The US Department of State’s annual report on human rights has said that the Hong Kong and Beijing authorities restricted, or sought to restrict, the right to free expression in the city last year, particularly when it came to voicing support for Hong Kong independence.
The Country Reports on Human Rights Practices for 2018 said that an independent press, an effective judiciary, and unfettered internet access meant freedom of expression was intact in most cases, but it highlighted many incidents that restricted civil liberties last year.
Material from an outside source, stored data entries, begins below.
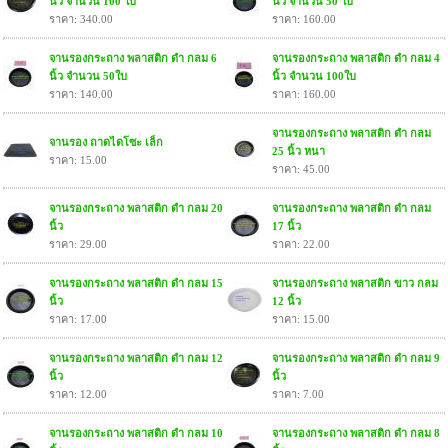
นิ้ว จำนวน 100 ใบ
นิ้ว จำนวน 50 ใบ
ราคา: 340.00
ราคา: 160.00
จานรองกระถาง พลาสติก ดำ กลม 6
จานรองกระถาง พลาสติก ดำ กลม 4
นิ้ว จำนวน 50ใบ
นิ้ว จำนวน 100ใบ
ราคา: 140.00
ราคา: 160.00
จานรองกระถาง พลาสติก ดำ กลม
จานรอง ถาดไดโซะ เล็ก
25 นิ้ว หนา
ราคา: 15.00
ราคา: 45.00
จานรองกระถาง พลาสติก ดำ กลม 20
จานรองกระถาง พลาสติก ดำ กลม
นิ้ว
17 นิ้ว
ราคา: 29.00
ราคา: 22.00
จานรองกระถาง พลาสติก ดำ กลม 15
จานรองกระถาง พลาสติก ขาว กลม
นิ้ว
12 นิ้ว
ราคา: 17.00
ราคา: 15.00
จานรองกระถาง พลาสติก ดำ กลม 12
จานรองกระถาง พลาสติก ดำ กลม 9
นิ้ว
นิ้ว
ราคา: 12.00
ราคา: 7.00
จานรองกระถาง พลาสติก ดำ กลม 10
จานรองกระถาง พลาสติก ดำ กลม 8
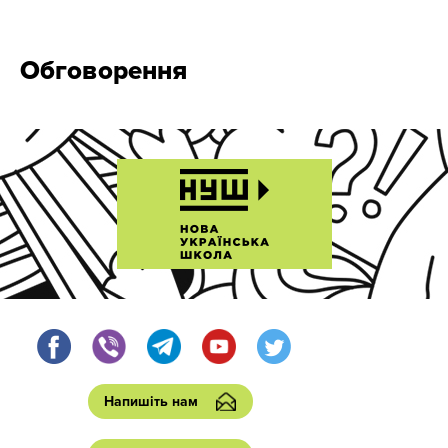
Обговорення
Напишіть нам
The report mentioned past incidents including the banning of the pro-independence Hong Kong National Party, the de facto expulsion of Financial Times journalist Victor Mallet, the disqualification of lawmakers and candidates, and a libel suit launched by former chief-executive Leung Chun-ying against Stand News and scholar Chung Kim-wah among other matters.
It also cited attacks on academic freedom such as the non-renewal of lawmaker Cheng Chung-tai’s teaching contract by the Hong Kong Polytechnic University, as well as the local government’s condemnation of law professor Benny Tai’s remarks on a hypothetical future in which Hong Kong may consider becoming independent.
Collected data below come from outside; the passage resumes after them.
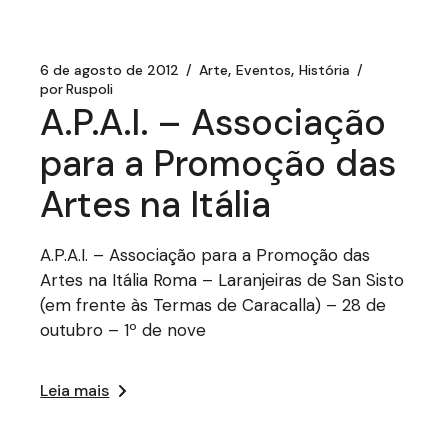
6 de agosto de 2012
Arte
Eventos
História
por
Ruspoli
A.P.A.I. – Associação
para a Promoção das
Artes na Itália
A.P.A.I. – Associação para a Promoção das
Artes na Itália Roma – Laranjeiras de San Sisto
(em frente às Termas de Caracalla) – 28 de
outubro – 1º de nove
Leia mais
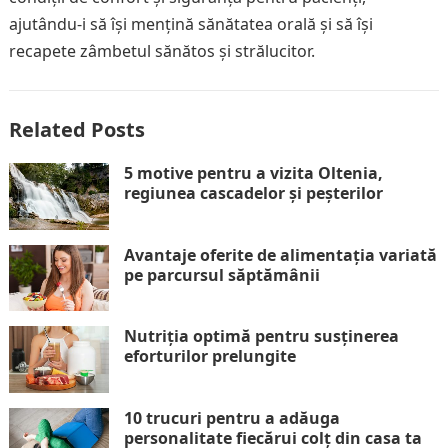
ajutându-i să își mențină sănătatea orală și să își
recapete zâmbetul sănătos și strălucitor.
Related Posts
5 motive pentru a vizita Oltenia,
regiunea cascadelor și peșterilor
Avantaje oferite de alimentația variată
pe parcursul săptămânii
Nutriția optimă pentru susținerea
eforturilor prelungite
10 trucuri pentru a adăuga
personalitate fiecărui colț din casa ta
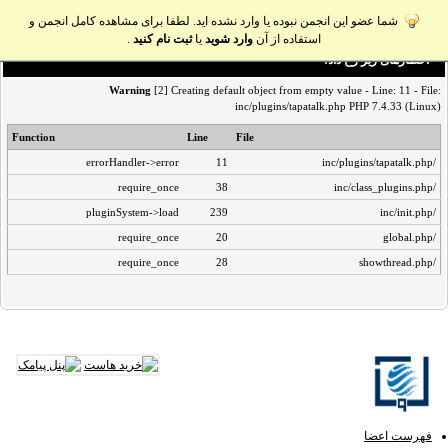
شما عضو این انجمن نبوده یا وارد نشده اید. لطفا برای مشاهده کامل انجمن و
استفاده از آن
وارد شوید
یا
ثبت نام کنید
.
اخطار‌های زیر رخ داد:
Warning
[2] Creating default object from empty value - Line: 11 - File:
inc/plugins/tapatalk.php PHP 7.4.33 (Linux)
Function
Line
File
errorHandler->error
11
/inc/plugins/tapatalk.php
require_once
38
/inc/class_plugins.php
pluginSystem->load
239
/inc/init.php
require_once
20
/global.php
require_once
28
/showthread.php
فهرست اعضا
In a section on the right to peaceful free assembly, the report said that the Hong Kong government prosecuted dozens of protesters, including several pro-democracy movement leaders, for crimes related to protests.
“Continuing government prosecutions of protesters… raised the cost of protesting government policies and led to concerns the government was using the law to suppress political dissent,” it said.
It also mentioned the denial of entry of Japanese politician Wada Kenichiro to Hong Kong last August.
Meanwhile, the report said that, whilst Hong Kong continued to be viewed as relatively uncorrupt, there were isolated reports of government corruption throughout the year. In particular, it mentioned the jailed of ex-chief executive Donald Tsang for misconduct in public office.
A spokesperson of the Hong Kong government said “Foreign governments should not interfere in any form in the internal affairs of the HKSAR.”
“Since the return to the motherland, the HKSAR has been exercising a high degree of autonomy and ‘Hong Kong people administering Hong Kong’ in strict accordance with the Basic Law. The ‘one country, two systems’ principle has been fully and successfully implemented,” the spokesperson said.
“Human rights and freedom in Hong Kong are fully protected by the Basic Law, the Hong Kong Bill of Rights Ordinance and other relevant legislation. The HKSAR Government is determined to safeguard them.”